Re-thinking local: relationship with the NHS

The COVID-19 pandemic continues to test our health services to their very core. At the outset the whole nation held its breath to see if the virus would overwhelm the NHS. A concerted national effort – the kind not seen since the Second World War – took place to help save lives.

Re-thinking local: relationship with the NHS - blue stripes on a white background and a blue icon of a stethoscope

Effective and swift joint planning and delivery between local government, the NHS and the community and voluntary sector was the hallmark of how national and local services worked together freeing up capacity at the moment it was most needed. Within the health and care sectors, services were quickly adapted and delivered in different ways, with a significant shift to online support. This was seen across GP services, outpatient consultations and mental health services resulting in increased capacity and convenience for patients.

We must harness and build on this to re-shape the health and wellbeing landscape. Our focus needs to be on prevention, on strengthening wellbeing, resilience and independence rather than just treating illness – helping to protect our NHS into the future. We need an all-encompassing approach to health which is fundamentally preventative. This requires place-based leadership to address the basic health inequalities which exist and inevitably lead to uneven life chances within our communities. Place-based leaders, including GPs, councillors and community leaders are the future architects of this. Only they can truly build from the neighbourhood, ward and practice level up.
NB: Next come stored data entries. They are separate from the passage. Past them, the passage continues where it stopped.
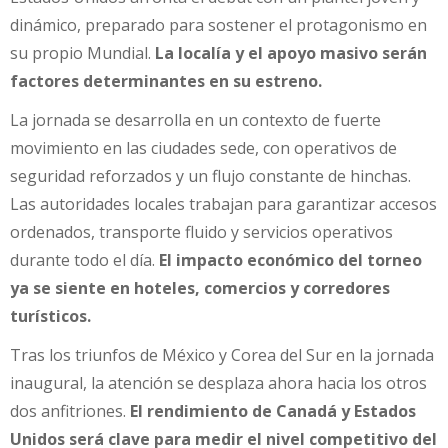
dinámico, preparado para sostener el protagonismo en
su propio Mundial.
La localía y el apoyo masivo serán
factores determinantes en su estreno.
La jornada se desarrolla en un contexto de fuerte
movimiento en las ciudades sede, con operativos de
seguridad reforzados y un flujo constante de hinchas.
Las autoridades locales trabajan para garantizar accesos
ordenados, transporte fluido y servicios operativos
durante todo el día.
El impacto económico del torneo
ya se siente en hoteles, comercios y corredores
turísticos.
Tras los triunfos de México y Corea del Sur en la jornada
inaugural, la atención se desplaza ahora hacia los otros
dos anfitriones.
El rendimiento de Canadá y Estados
Unidos será clave para medir el nivel competitivo del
It is this localised view which will get to the very heart of local health problems. There is no one-size-fits-all solution to the existing health inequalities which blight the life chances of so many people. But a localised solution will deliver hope to people across the country – levelling up opportunities.

Councils and the NHS must work together as equal partners to give their communities choice and true engagement in their local health services. It will be crucial for issues around information sharing and inter-operability between the NHS, councils, providers and the voluntary and community sectors to be addressed, as well as addressing concerns over confidentiality and privacy.

The last few months have highlighted the importance of social care having parity with health and on investing in prevention to reduce the burdens on the health service. Councils want to retain and build on the progress in joining up health and social care achieved during the pandemic. Councils and their health partners need a more flexible and locally-led approach with a stronger emphasis on partnership and place-based leadership, with health and wellbeing boards taking a leading role. As we and the NHS move forward with the NHS Long Term Plan, we need a new emphasis on place and neighbourhood, with system-wide plans needed to build on and knit together place-based plans and neighbourhood delivery. The principle of subsidiarity is crucial – that decision-making is taken at the most locally appropriate level.

In this way we can build the healthcare services we need for the future and give assurance to communities that their specific needs are understood and will be effectively addressed.

Our offer to Government

To collaborate and work jointly with NHS partners, not only with frontline staff but also around commissioning and planning to ensure that more care and support is planned and delivered as close to home as possible.
Our ask of Government

To ensure that system-wide plans of integrated care systems and sustainability and transformation partnerships build on and knit together place-based plans and neighbourhood delivery. The NHS needs to work closely with health and wellbeing boards on local transformation and sustainability plans, incorporating the whole of health, social care and public health.